How many of us sit down at the end of the day and reflect on the lesson? I mean really sit down and think about the good, the bad, the ugly, and the potential. For many of us, I’m sure the intentions are there, but on a really bad day, we’re probably more inclined to pack up our things, get home, call it a day, and think “tomorrow will be better”. In these moments, as much as with the great days, it’s important for us to reflect because reflecting doesn’t mean kicking us when we’re down, but rather it means finding ways to bring us back up and truly know that tomorrow will be better because today wasn’t terribly horrible.
When I was first learning how to be an educator, I was taught how important it is to allow students to reflect on their practice so they can measure their own successes and determine next steps that are important to them. One of the greatest skills you learn as you reflect is critical thinking, which for English language learners in academic settings is crucial when it comes to writing papers. Reflective practice also allows teachers to provide students with opportunities for ‘teachable moments’.

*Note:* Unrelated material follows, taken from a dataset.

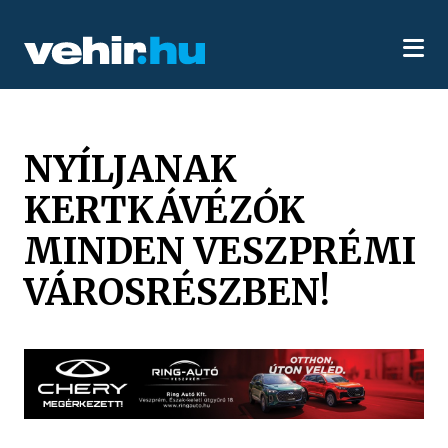
NYÍLJANAK
KERTKÁVÉZÓK
MINDEN VESZPRÉMI
VÁROSRÉSZBEN!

Reflective Practice for Students
When I taught, I used reflective practice as an intrapersonal activity and had students write quietly in their journals. They could write about what went well or badly that week, but I really wanted to hear about why they thought that way and how they would use that experience to their advantage. I would then read the journals and provide some notes of encouragement or opportunities to open up dialogue. The main outcomes I wanted them to be able to achieve were to
- build confidence in English writing in a less formal manner,
- problem solve to create a better outcome, and
- stay focused on their goals.
Some students loved the activity while others did it because they were asked to. Some days I took it personally that they weren’t as into it as I wanted them to be; those were my bad days, but looking back now, I didn’t take a moment to do reflective practice for myself. I guess it was more do as I say not as I do.
Reflective Practice for Educators
When I started my master’s of education program last fall, the first article I had to read was all about reflective practice for educators. I was immediately hooked to the article and I highlighted sections, made margin notes, and posed questions on every page. Although the article is geared toward Early Childhood Educators, the theory and premise stands for any educator in any field. The article by Leeson (2010) illustrated how important it is for educators to have a reflective practice and not just in isolation, but in a team setting. Leeson (2010) states that by engaging in reflective practice, educators are able to
- build confidence in their practice,
- be more flexible and adaptable in diverse settings, and
- enhance creativity.
These outcomes made complete sense to me, and it’s naturally what I and many other educators strive to do in our profession. Leeson (2010) provides educators with multiple ways to engage in this practice:
- independent journaling;
- journaling at first, the problem solving independently, and bringing the solutions to a team; or
- storytelling in a team setting and problem solving together.
In my current position, I am privileged to be able to work in a team setting and have a manager who encourages this type of practice. Because I work one-to-one with students, my job can be very isolating because only the student and I know how the session went. However, there are many days that I am grateful to be able to walk in the office and say “that appointment was rough and I’m not sure if I did my best”. We educators can be pretty tough on ourselves and having a reflective practice team can help us realize what we did well and how we can build our confidence and skill set to enhance the next experience.
Do you have a reflective practice? If so, why did you start and how do you practice?
Leeson, C. (2010). In praise of reflective practice. In J. Willan, R. Parker-Reese, & J. Savage (Eds.), Early Childhood Studies. Exeter, England: Learning Matters.